The Tyranni spaceship that was stolen by Farrill is being tracked by a fleet of Tyranni vessels led by Simok Aratap, the Tyrannian Commissioner. With him is the Director, who is shown to be nervous about the well-being of his daughter and his brother. They keep themselves at a distance for fear of discovery until Farrill lands on one planet in the heart of the nebula.

The Autarch believes that the planet is the rebellion world. However, there is no sign of life anywhere. When the Autarch and Farrill leave the spaceship, apparently to set up a radio transmitter, Farrill faces the Autarch and accuses him of getting his father killed at the hands of the Tyranni. The Autarch affirms the accusation, and Farrill adds that the Autarch feared his father's growing reputation and so caused Farrill's father's death.

In a fight, Farrill subdues the Autarch with help from the Autarch's aide, Tedor Rizzet, who reveals that he is ashamed of the Autarch for killing a great man like Farrill's father. Later, as Farrill and Rizzet try to explain everything to the rest of the crew they picked up from Lingane, the Tyranni fleet arrives and takes them prisoner. Aratap interrogates Farrill, Artemisia, Gillbret, and Rizzet to ascertain the co-ordinates of the rebellion world, but they do not know where it is. However, the Autarch reveals the information to Aratap. Rizzet kills the Autarch with a blaster in anger.

While Aratap interrogates Farrill, Gillbret manages to escape to the engine room of the spaceship and short the hyperatomics. Farrill, realizing the danger, manages to contact Aratap. The engines are repaired, but Gillbret is injured and later dies.

The space jump is made with the co-ordinates given to them by the late Autarch. However, they find a planetless system with only a white-dwarf star. Aratap lets Farrill and the others go, believing that there is no rebellion world. Aratap makes it clear that he will never be chosen as Director. Biron and Artemisia are allowed to marry.

A rebellion is indeed in the making, on Rhodia itself; the Director is its leader, who deliberately took on the persona of a nervous and timid old man to throw off suspicion. The Director, a collector of ancient documents, has searched for and has found one that will help a future empire, likely Trantor, govern the galaxy. The document is the United States Constitution.

==Reception==
Asimov noted in his autobiography that the genesis of the Constitution subplot lay with H. L. Gold, the editor of Galaxy magazine. Asimov felt that Gold's judgment was at fault by attributing too much power to the Constitution as a document.

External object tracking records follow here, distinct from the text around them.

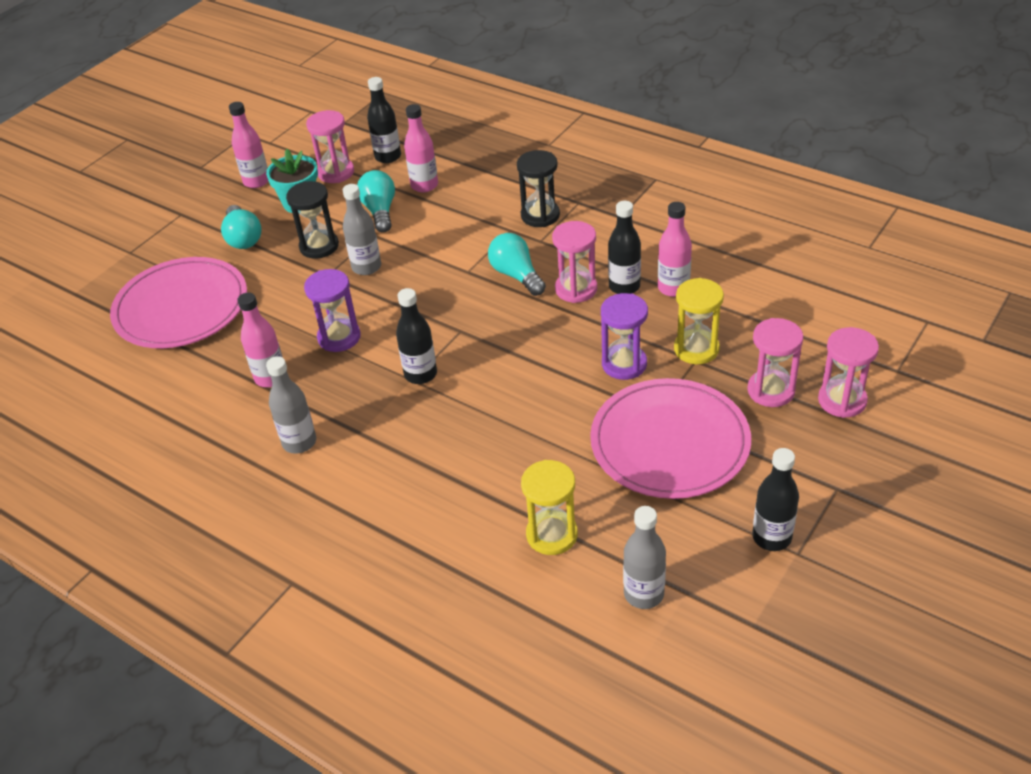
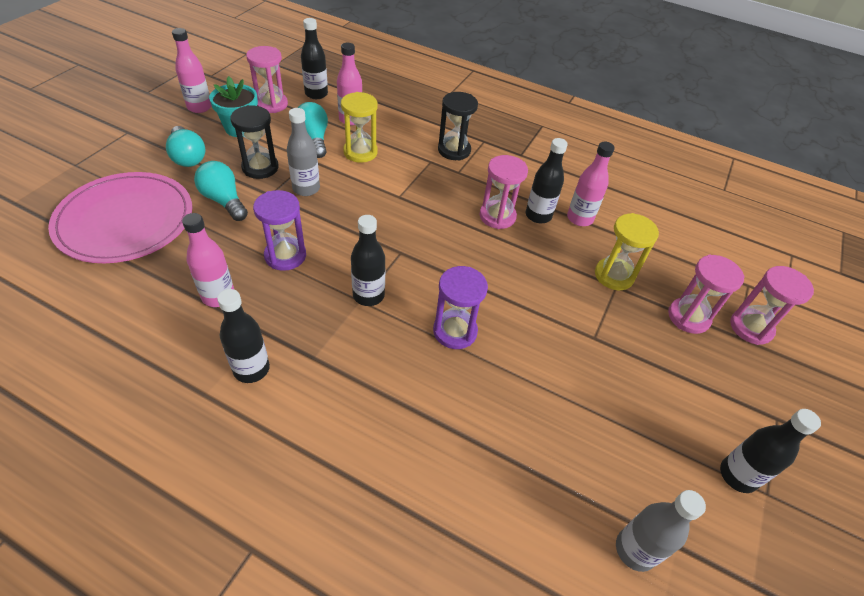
camera: 15 degrees left, 5 degrees up
(299, 442) = (251, 369): grey bottle -> black bottle
(516, 275) = (443, 202): turquoise light bulb -> turquoise light bulb (224, 201)
(552, 534) = (526, 477): yellow hourglass -> yellow hourglass (360, 152)
(624, 364) = (555, 289): purple hourglass -> purple hourglass (455, 331)
(669, 442) = (615, 370): pink plate -> none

Asimov later considered the premise highly improbable and became annoyed at Gold for having persuaded him to insert the subplot into the novel. Asimov once called it his "least favorite novel."

Galaxy reviewer Groff Conklin termed the novel "a first-rate piece of imaginative story-telling". The magazine's Floyd C. Gale told readers "Don't miss" it and the other Empire novels. In Astounding Science Fiction, Villiers Gerson declared the novel successful despite its "unidimensional" characters because of "Asimov's skill as a story-teller of suspense." The New York Times found the novel "a rousing adventure story of the remote future."

Reviewer Jane Fowler noted, "Making the re-discovery of the United States Constitution into the climax of the plot implies that the space civilization depicted is going to take up this Constitution as a model for building a new political structure, that the "space feudalism" which dominates the political system depicted in the book will be transformed into some kind of a federal, representative democracy. That could have worked fine if this was a stand-alone novel. As part of a series, it does not work because we know that galactic civilization is not going to develop in this way. Trantor will expand and expand, until the entire galaxy is included in its empire. Trantor and its empire have many points in their favor, but it is not a democratic federation. So, the re-discovery of the US Constitution led nowhere, it did not shape a new political reality, and in the end probably ended up right back in a collection of old documents. Of course, the fact is that when Asimov wrote this he probably did not yet fully realize that this was going to be an integral part of a comprehensive long series."